Lower Mississippi Riverkeeper Paul Orr, working with technical adviser and chemist Wilma Subra and the Louisiana Environmental Action Network, has collected samples from the west edge of the oil spill's damage all the way to the Louisiana-Mississippi border. On Monday, Orr released data on oysters, blue crab, mussels, shrimp and other seafood showing levels of PAHs and petroleum hydrocarbons.
He has not compared the data to any standards of safe levels because he said just finding any standards on total petroleum hydrocarbons has proved difficult. According to Subra, FDA has no established level of concern for total petroleum hydrocarbons.
"I don't think we've really had to deal with having very much petroleum contamination in seafood before," Orr said. "I don't think [FDA was] prepared for dealing with something like this. I don't think many of us were prepared for something like this."
Orr said the seafood looked "perfect" when collected. Because of this, environmental groups say they want federal agencies to abandon the practice of performing a sensory test, or what Brabeck calls a "sniff test," as a first step to test for contamination.
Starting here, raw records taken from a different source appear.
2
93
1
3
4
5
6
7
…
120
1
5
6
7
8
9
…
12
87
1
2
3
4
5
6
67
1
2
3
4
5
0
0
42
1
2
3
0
"It's crazy to me that that's actually considered the legitimate form of testing," Brabeck said.
A panel of NOAA experts observes and sniffs the seafood samples sent in from states, and if the samples pass the test, they are sent off to an FDA lab for chemical analyses of composite tissue samples. If the samples pass those chemical tests, the area from which they came can be reopened for fishing.
The Louisiana Bucket Brigade has taken a different strategy with its sampling. Started 10 years ago to test pollution from refineries, the brigade is now handing out sampling kits to residents to test seafood, air and water. Residents collect samples, wrap them in foil or put them in a nonreactive container, and ship them off in bags to a certified lab. The Bucket Brigade then interprets the data for residents.
"It's trying to get the community ... to sample what they think needs to be sampled," Brabeck said, adding that it also gives a voice to the communities that have been affected by the spill.
The local knowledge is key, Brabeck said.
"These people have been there for generations, a lot of these people six generations of fishing," he said. "These guys, they know what their environment looks like. They know what their water looks like before and after the spill."